#### INSTRUCTION
As the lines appear below, please set them down exactly, starting at the first and finishing with the one containing "Which it can.".

#### EXERCISE MATERIALS

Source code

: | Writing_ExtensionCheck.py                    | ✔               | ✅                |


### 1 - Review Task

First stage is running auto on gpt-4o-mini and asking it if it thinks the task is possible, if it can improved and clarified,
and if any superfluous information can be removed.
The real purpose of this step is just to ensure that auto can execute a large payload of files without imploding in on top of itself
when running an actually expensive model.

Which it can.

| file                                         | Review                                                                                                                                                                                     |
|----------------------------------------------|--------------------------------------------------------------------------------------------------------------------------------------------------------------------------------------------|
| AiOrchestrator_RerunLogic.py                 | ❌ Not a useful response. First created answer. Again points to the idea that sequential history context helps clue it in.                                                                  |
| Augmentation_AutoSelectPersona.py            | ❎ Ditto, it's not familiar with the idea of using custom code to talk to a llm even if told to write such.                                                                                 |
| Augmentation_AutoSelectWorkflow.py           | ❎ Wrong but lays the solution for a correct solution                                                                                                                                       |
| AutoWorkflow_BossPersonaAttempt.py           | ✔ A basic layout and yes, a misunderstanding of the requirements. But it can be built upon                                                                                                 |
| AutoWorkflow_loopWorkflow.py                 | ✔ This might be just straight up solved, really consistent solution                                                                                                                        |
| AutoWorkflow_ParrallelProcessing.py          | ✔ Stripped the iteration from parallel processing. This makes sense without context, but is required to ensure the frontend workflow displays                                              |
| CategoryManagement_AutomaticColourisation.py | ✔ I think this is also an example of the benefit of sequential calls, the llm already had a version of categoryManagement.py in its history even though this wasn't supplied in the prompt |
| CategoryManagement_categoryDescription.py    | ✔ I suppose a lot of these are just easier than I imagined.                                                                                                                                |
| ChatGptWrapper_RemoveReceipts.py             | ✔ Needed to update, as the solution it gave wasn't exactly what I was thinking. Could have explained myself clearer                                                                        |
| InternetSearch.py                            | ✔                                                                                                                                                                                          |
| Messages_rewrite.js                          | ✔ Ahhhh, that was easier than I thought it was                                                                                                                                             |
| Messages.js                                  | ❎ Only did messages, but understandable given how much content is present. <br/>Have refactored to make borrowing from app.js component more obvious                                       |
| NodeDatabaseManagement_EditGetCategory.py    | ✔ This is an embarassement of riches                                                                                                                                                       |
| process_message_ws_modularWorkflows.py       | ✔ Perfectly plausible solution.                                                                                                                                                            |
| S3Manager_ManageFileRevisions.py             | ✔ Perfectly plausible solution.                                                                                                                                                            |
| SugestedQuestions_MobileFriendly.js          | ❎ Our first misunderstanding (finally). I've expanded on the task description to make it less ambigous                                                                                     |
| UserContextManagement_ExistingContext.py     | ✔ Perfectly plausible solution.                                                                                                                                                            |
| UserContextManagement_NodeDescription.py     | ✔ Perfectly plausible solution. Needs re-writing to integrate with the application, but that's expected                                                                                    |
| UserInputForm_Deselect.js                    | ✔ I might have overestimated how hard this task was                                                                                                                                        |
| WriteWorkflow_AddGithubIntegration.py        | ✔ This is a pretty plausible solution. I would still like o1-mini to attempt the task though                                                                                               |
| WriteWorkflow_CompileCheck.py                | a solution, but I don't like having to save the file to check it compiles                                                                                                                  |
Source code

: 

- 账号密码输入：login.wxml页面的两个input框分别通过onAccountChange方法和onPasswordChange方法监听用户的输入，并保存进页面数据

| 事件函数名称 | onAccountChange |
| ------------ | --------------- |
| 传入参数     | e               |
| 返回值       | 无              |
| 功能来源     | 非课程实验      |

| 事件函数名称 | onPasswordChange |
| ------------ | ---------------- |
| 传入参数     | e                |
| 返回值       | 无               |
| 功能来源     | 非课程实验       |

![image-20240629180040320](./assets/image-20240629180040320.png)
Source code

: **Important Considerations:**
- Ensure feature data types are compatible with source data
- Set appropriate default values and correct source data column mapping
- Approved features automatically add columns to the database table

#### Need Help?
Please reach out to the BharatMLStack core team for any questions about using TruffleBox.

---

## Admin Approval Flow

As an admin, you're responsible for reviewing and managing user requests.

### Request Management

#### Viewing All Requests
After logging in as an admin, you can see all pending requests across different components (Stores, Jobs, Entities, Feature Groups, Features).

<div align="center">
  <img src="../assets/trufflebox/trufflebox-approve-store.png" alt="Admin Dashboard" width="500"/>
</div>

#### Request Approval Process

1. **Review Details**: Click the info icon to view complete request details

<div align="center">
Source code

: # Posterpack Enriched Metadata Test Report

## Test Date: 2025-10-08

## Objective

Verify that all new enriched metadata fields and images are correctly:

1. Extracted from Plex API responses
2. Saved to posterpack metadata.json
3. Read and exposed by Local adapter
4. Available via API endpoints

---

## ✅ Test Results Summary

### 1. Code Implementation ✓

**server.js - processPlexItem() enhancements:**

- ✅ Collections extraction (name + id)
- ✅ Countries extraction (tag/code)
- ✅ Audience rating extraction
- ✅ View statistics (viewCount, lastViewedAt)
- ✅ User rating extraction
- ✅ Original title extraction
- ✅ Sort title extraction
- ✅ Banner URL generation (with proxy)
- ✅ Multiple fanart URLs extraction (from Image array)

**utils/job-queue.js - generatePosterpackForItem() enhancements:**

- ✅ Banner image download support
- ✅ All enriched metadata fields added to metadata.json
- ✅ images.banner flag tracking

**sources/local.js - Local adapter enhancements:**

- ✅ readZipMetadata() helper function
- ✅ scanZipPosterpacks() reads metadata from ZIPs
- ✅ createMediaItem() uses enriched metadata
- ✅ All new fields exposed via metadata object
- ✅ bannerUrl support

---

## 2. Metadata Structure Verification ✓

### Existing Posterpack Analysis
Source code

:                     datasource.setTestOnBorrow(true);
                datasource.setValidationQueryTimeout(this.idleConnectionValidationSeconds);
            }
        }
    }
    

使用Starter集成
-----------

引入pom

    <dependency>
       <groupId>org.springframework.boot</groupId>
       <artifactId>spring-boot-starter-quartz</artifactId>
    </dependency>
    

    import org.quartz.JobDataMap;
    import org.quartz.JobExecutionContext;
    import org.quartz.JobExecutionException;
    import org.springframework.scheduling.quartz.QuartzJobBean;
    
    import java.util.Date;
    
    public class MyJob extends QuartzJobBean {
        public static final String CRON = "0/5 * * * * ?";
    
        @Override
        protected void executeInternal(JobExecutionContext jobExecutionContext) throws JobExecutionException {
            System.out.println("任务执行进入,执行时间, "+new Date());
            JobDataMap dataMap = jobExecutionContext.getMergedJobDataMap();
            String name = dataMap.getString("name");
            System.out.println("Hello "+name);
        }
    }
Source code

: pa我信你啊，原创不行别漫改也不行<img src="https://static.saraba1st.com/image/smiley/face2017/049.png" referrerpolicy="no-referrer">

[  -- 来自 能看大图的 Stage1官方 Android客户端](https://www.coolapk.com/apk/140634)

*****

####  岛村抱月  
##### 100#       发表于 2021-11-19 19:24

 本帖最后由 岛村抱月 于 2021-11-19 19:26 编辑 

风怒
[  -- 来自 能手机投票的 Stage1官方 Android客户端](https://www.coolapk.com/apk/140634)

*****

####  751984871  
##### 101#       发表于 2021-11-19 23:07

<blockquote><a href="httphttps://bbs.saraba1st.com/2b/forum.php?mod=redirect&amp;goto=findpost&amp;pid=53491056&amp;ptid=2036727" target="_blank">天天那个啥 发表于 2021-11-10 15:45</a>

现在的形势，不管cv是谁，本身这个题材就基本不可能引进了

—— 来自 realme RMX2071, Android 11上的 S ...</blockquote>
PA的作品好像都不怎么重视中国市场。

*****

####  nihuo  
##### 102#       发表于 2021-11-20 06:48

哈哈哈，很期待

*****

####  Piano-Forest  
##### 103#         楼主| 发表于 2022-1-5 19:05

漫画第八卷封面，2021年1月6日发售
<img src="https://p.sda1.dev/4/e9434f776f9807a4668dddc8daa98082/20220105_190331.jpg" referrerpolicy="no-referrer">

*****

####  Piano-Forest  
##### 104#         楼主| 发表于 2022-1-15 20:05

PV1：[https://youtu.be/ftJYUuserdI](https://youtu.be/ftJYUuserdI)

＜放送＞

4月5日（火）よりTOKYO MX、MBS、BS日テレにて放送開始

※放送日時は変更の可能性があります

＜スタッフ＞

#### ANSWER
Source code

: | Writing_ExtensionCheck.py                    | ✔               | ✅                |


### 1 - Review Task

First stage is running auto on gpt-4o-mini and asking it if it thinks the task is possible, if it can improved and clarified,
and if any superfluous information can be removed.
The real purpose of this step is just to ensure that auto can execute a large payload of files without imploding in on top of itself
when running an actually expensive model.

Which it can.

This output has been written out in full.